Ter um braço ao peito é similar a passear sozinho com um bebé no carrinho: as mulheres presenteiam-nos com belíssimos sorrisos mas não podemos tirar vantagem da situação. Embora um braço ao peito seja muito pouco limitativo, no fundo a única consequência é que a mão respectiva está diminuída no raio de acção. Mas as mulheres deixam bem claro que o sorriso é em tempo de tréguas, como nas brincadeiras de miúdos em que se grita “casas!”.

Espero não me esquecer de certos detalhes, no futuro. A ver se me torno menos calhau. Um gajo não fica paneleiro se levar o tabuleiro de outro, temporariamente incapacitado.

2007/03/02

Noite quente

Os desafios da rede têm a virtude de proporcionarem, à partida, um tema de escrita, desviando-nos daqueles assuntos recorrentes em que acabamos por cair quando pensamos no que escrever. O amigo Tozé lançou vinte palavras ao ar, que apanhei da seguinte forma:
Noite quente
Sabia bem tanto no Inverno como nas outras estações do ano, sobretudo em noites frescas quando o trote do relógio se fazia notar pelo desconforto da frieza na pele. Foi achando cada vez menos piada ao conjunto, que revelava uma falsa preeminência sob o pretexto da igualdade entre pares. Mas a peça mais simples de todas, aquela que era efectivamente útil pelo conforto que proporcionava e pela aura de mistério que a envolvia, essa, anda hoje faz parte do seu imaginário da paixão.

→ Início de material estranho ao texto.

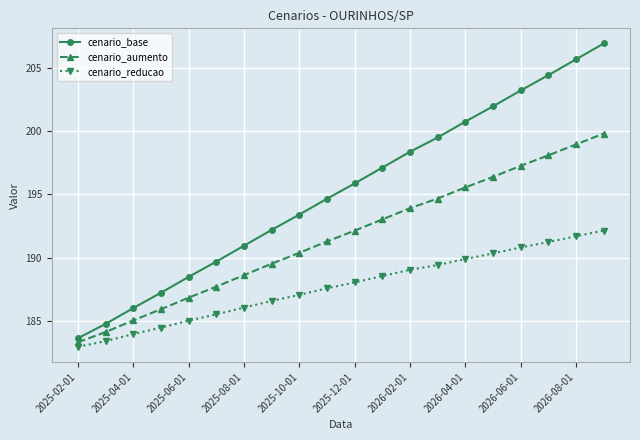

What is the value of the cenario_reducao point at the 2nd from the left?

183.4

A dimensão generosa e o negrume protector permitiam, com um gesto rápido e decidido, ocultar dois amantes sequiosos entre a mais numerosa multidão, dando plena liberdade aos movimentos frenéticos da boca de cada um e abafando discretamente os murmúrios que prenunciavam desfecho a sós.

No meio da torrente em movimento descontrolado, era como se estivessem no centro de um tufão, onde se diz reinar uma paz enganadora, prenúncio da luta titânica contra os elementos em fúria que tudo arrastam e esmagam à sua passagem.

Depois da tempestade de vozes e encontrões, de acordes e poemas, aquelas noites traziam o encanto dócil do calor dos corpos envoltos em tecido de lã, negro como o mistério das noites de prosa espontânea e risos de prazer, sangue fervente, traços largos de imaginário em cavalgadas de freio nos dentes. Ficassem os corpos desfeitos em fragmentos indefinidos, as mãos cheias do sabor agridoce de coxas, antebraços, faces e seios, olhos brilhantes, íman para o recomeço da batalha, rotações sucessivas pelo chão em brasa até que o universo da matéria tocasse a porta de entrada para a quinta dimensão.